Galantis, la comadreja, estuvo de acuerdo rechinando los dientes, pero Pasífae no parecía impresionada.
—No parecen gran cosa —reflexionó la hechicera—. Pero, por otra parte, los semidioses nunca parecen gran cosa. Mi marido, Minos, rey de Creta, era hijo de Zeus, pero nadie lo habría dicho por su aspecto. Era casi tan flacucho como ese —agitó la mano en dirección a Leo.

—Vaya —murmuró Leo—. Minos debió de hacer algo horrible para merecer una esposa como usted.

La rubia torció una sonrisa que le hizo sentir más apretada la garganta.
Los orificios nasales de Pasífae se ensancharon.

—Oh... no tienes ni idea. Era demasiado orgulloso para hacer sacrificios a Poseidón, así que los dioses me castigaron por su arrogancia.

—El Minotauro —recordó Hazel de repente.

—Sí —dijo Pasífae finalmente—. Mi deshonra fue insoportable. Después de que mi hijo naciera y fuera encerrado en el laberinto, Minos no quiso saber nada más de mí. ¡Dijo que había arruinado su reputación! ¿Y sabes lo que le pasó a Minos, Hazel Levesque? ¿Sabes lo que le pasó por sus crímenes y su orgullo? Que fue premiado. ¡Fue nombrado juez de los muertos en el inframundo, como si tuviera derecho a juzgar a los demás! Hades le concedió ese puesto. Tu padre.

—Plutón, en realidad.

Pasífae se rió despectivamente.
—Es irrelevante. Así que odio a los semidioses tanto como a los dioses, ¿sabes? Gaia me ha prometido a todos tus hermanos que sobrevivan a la guerra para que pueda ver cómo mueren lentamente en mi nuevo dominio. Ojalá tuviera más tiempo para torturaros a los dos como es debido. Una lástima...

"Ni recuerda que estoy acá" Pensó Ginevra: "Oh, cielos. Si me dieran una moneda por cada loco que ha revivido para hacer sufrir a la descendencia de quien le hizo mal en esta semana, tendría dos".

En el centro de la sala, las Puertas de la Muerte emitieron un agradable tintineo. El botón verde de subida situado en el lado derecho del armazón empezó a brillar. Las cadenas se sacudieron.

—Ya está —Pasífae se encogió de hombros como pidiendo disculpas—. Las puertas se están usando. Dentro de doce minutos se abrirán.

—¿Más gigantes?

—Afortunadamente, no —dijo la hechicera—. Ya están todos en el mundo de los mortales, preparados para el asalto final —Pasífae le dedicó una sonrisa fría —. No, me imagino que otra persona está usando las puertas... alguien no autorizado.

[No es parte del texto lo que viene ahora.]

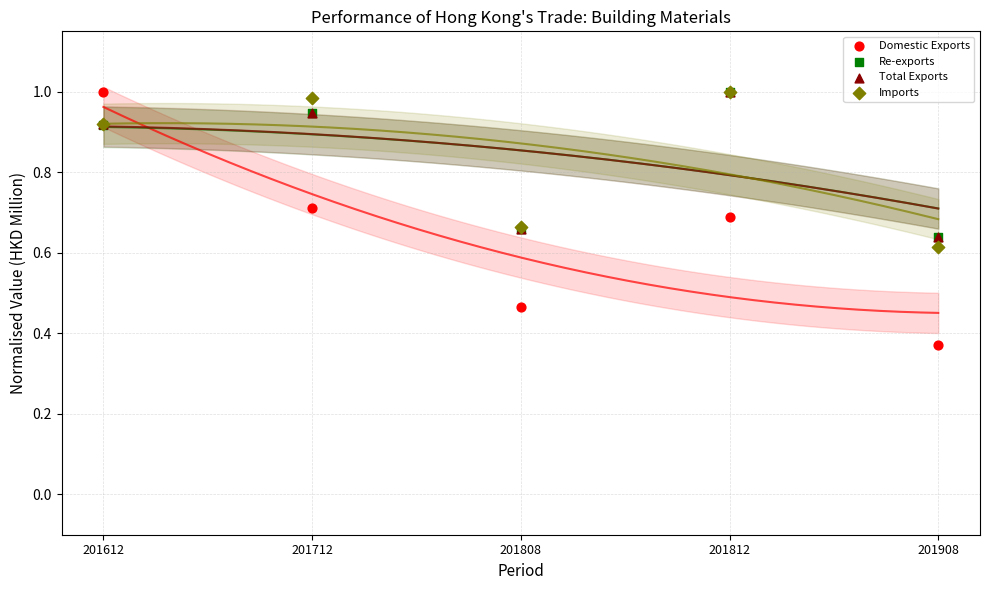

Which series has the widest spread of Y values?

Domestic Exports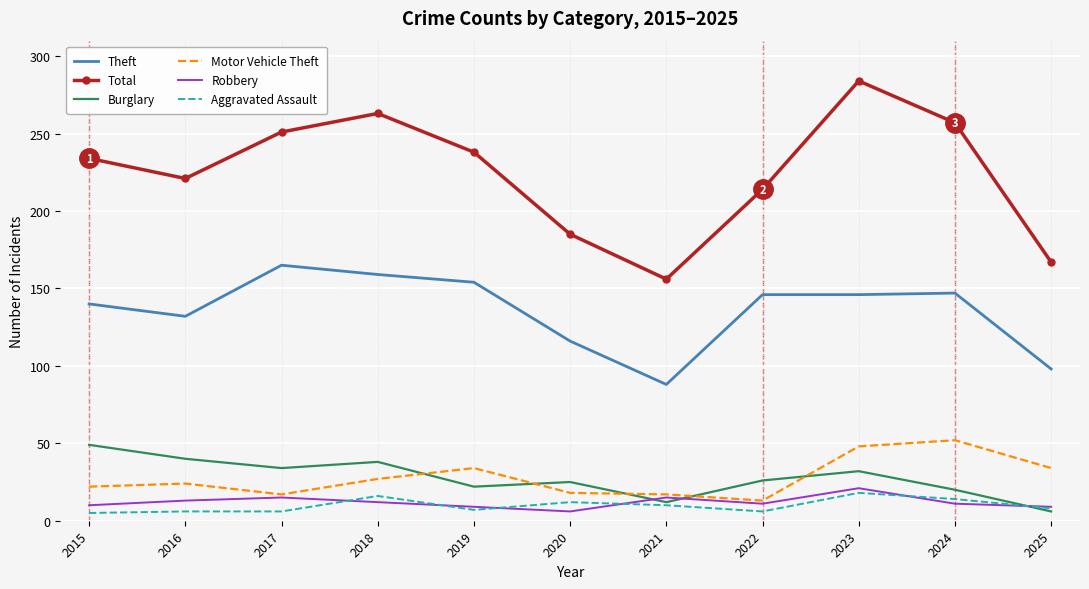

Which series has the largest total across all categories?

Total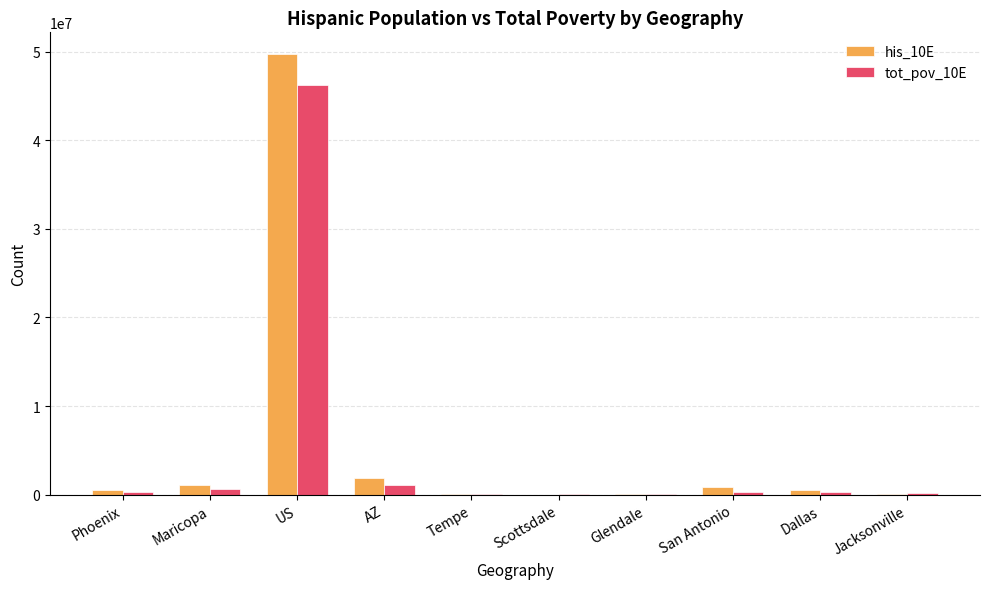

What is the greatest value displayed?

49703511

Leo avanzó muy lentamente. De sus puños salió humo.
—Percy y Annabeth.

A Ginny por un momento se le tensó más el cuerpo. No sabía si el nudo que tenía en la garganta se debía a la alegría, la presión o la frustración. Si sus amigos habían llegado a las puertas, si de verdad iban a aparecer allí al cabo de doce minutos...

—Oh, no te preocupes —Pasífae agitó la mano con desdén haciendo que Ginevra sintiera un repentino dolor en la garganta—. Clitio se ocupará de ellos. Verás, cuando el timbre vuelva a sonar, si alguien no aprieta el botón de subida en nuestro lado, las puertas no se abrirán y quien esté dentro, puf. Se esfumará. O a lo mejor Clitio les deja salir y se ocupa de ellos en persona. Eso depende de ustedes dos.

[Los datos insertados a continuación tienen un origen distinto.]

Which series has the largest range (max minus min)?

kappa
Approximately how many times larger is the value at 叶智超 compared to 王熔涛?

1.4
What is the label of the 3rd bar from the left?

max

—¿Cómo que depende de nosotros?

—Bueno, evidentemente, solo necesitamos una pareja de semidioses vivos — explicó Pasífae—. Los afortunados serán llevados a Atenas y ofrecidos en sacrificio a Gaia en la fiesta de la Esperanza.

—Evidentemente —murmuró Leo.

—¿Así que serán ustedes dos, tú y la otra chica o sus amigos del ascensor? —la hechicera extendió las manos—. Veamos quién sigue con vida dentro de doce... digo, once minutos.

La caverna desapareció en la oscuridad. Y con eso el resto de seguridad que sentía Ginevra Paris.